Wednesday, January 02, 2013

Should You Purposefully Annoy Your Employees?

Ray Fisman and Tim Sullivan offer an interesting anecdote in today's "How To Be A Better Boss" article in the Wall Street Journal.   Fisman and Sullivan write:

Employees often wish managers were a little more understanding, but people tend to associate the idea of "understanding" with "nice." A little well-directed pain can be a good thing in getting workers to focus on the tasks they might otherwise choose to forget, and to increase overall productivity.  Given that developers often prefer programs to people, Kayak founder Paul English says, making them deal directly with customers' questions drove them nuts. Once they heard the same complaint two or three times, the engineers tended to stop and fix the code. As an added bonus, after taking his turn on customer-service duty, an engineer can pass the phone—along with its grating ring—down the line for someone else to deal with.

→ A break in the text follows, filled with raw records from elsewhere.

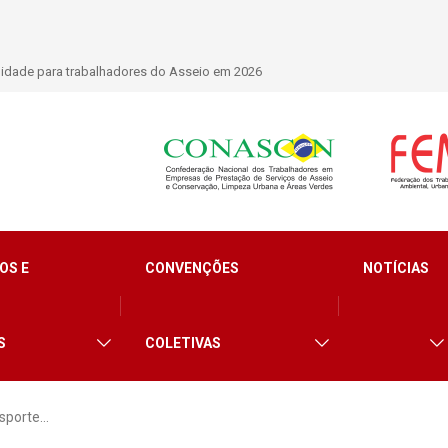
nacional que debate os desafios do setor de limpeza e segurança
OS E
CONVENÇÕES
NOTÍCIAS
S
COLETIVAS
nsporte…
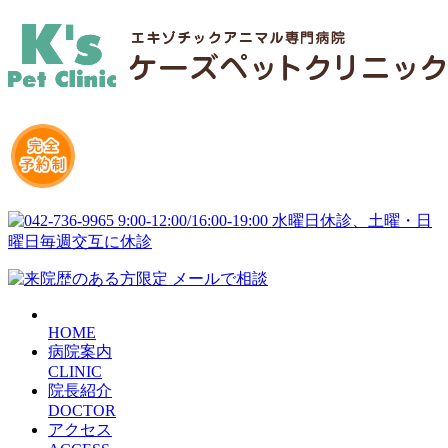
HOME
病院案内
CLINIC
院長紹介
DOCTOR
アクセス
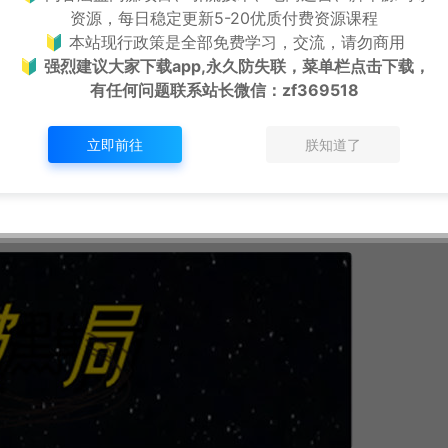
资源，每日稳定更新5-20优质付费资源课程
🔰 本站现行政策是全部免费学习，交流，请勿商用
丧失独立，面对和解决问题的能力。
🔰
强烈建议大家下载app,永久防失联，菜单栏点击下载，
有任何问题联系
站长微信：zf369518
什么?就是只要你今天还在打工，你的责任就有机会去推脱。或者
司也不会给你致命的惩罚。因为你的老板也不过就是高级打工人
立即前往
朕知道了
命的惩罚，也不过就是辞退你们。
。而一个有生存能力的创业者，就必须要靠自己，他也只能靠自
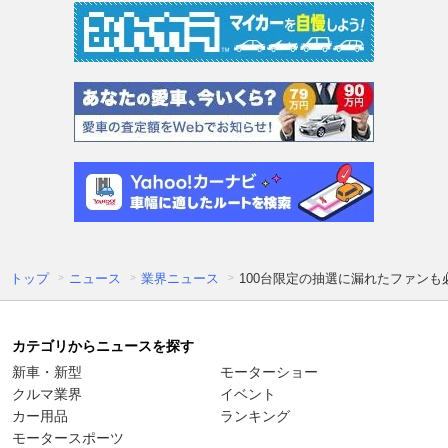
トップ
ニュース
業界ニュース
100台限定の抽選に漏れたファンも
カテゴリからニュースを探す
新車・新型
モーターショー
クルマ業界
イベント
カー用品
ランキング
モータースポーツ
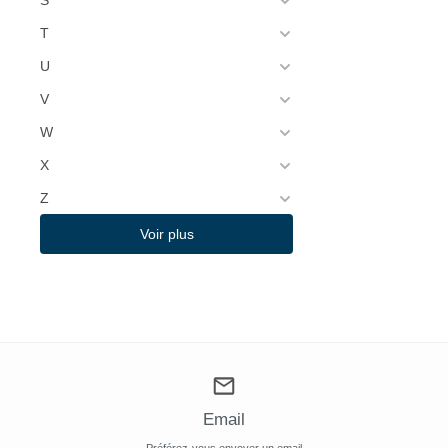
S
T
U
V
W
X
Z
Voir plus
Email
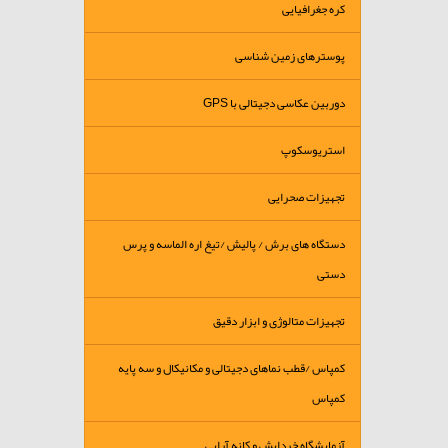
کره جغرافیایی
پوسترهای زمین شناسی
دوربین عکاسی دجیتالی با GPS
استریوسکوپ
تجهیزات صحرایی
دستگاه های برش / پالیش /تیغ اره الماسه و پرس
دستی
تجهیزات متالوژی و ابزار دقیق
کمپاس /قطب نماهای دجیتالی و مکانیکال و سه پایه
کمپاس
آزمایشگاه خردایش و کانه آرایی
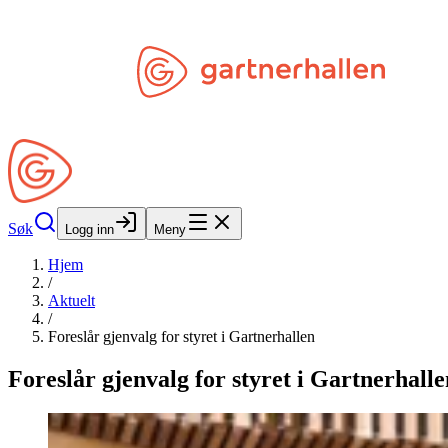
Hopp til hovedinnhold
Søk
Åpne Min Side
Søk
Logg inn
Meny
Hjem
/
Aktuelt
/
Foreslår gjenvalg for styret i Gartnerhallen
Foreslår gjenvalg for styret i Gartnerhalle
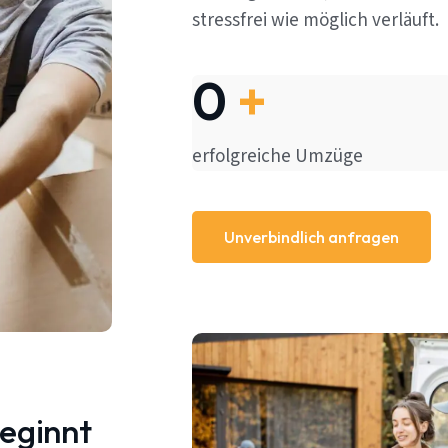
stressfrei wie möglich verläuft.
0
+
erfolgreiche Umzüge
Unverbindlich anfragen
beginnt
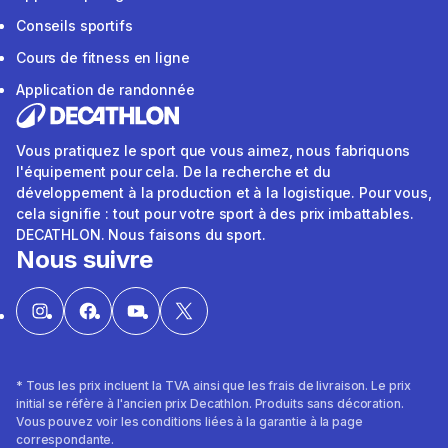
Conseils sportifs
Cours de fitness en ligne
Application de randonnée
Vous pratiquez le sport que vous aimez, nous fabriquons
l'équipement pour cela. De la recherche et du
développement à la production et à la logistique. Pour vous,
cela signifie : tout pour votre sport à des prix imbattables.
DECATHLON. Nous faisons du sport.
Nous suivre
* Tous les prix incluent la TVA ainsi que les frais de livraison. Le prix
initial se réfère à l'ancien prix Decathlon. Produits sans décoration.
Vous pouvez voir les conditions liées à la garantie à la page
correspondante.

What an interesting example!   Of course, the phone calls work for reasons beyond the fact that they annoy the software developers.  The phone calls create a direct line of communication between the developers and the users.  Kayak has removed all the information filtering that often takes place between the users in the marketplace and the developers back at the office.  Moreover, developers get a real sense of what is just a one-off complaint versus a real pattern.   Too often, someone can shrug off a complaint from the sales force as an "isolated incident."  However, in this case, the developers can begin to see that a pattern exists, and that the incident is far from isolated.   Finally, the developers share the pain here.  We don't have a few "problem-solvers" focused on fixing bugs.  We have all the developers addressing bugs.  Everyone is accountable, as opposed to having a small unit that worries about fixing bugs.   The collective accountability goes a long way toward improving quality.  Once everyone knows that they will have to address these calls at some point, it also makes people take extra care to get it right the first time.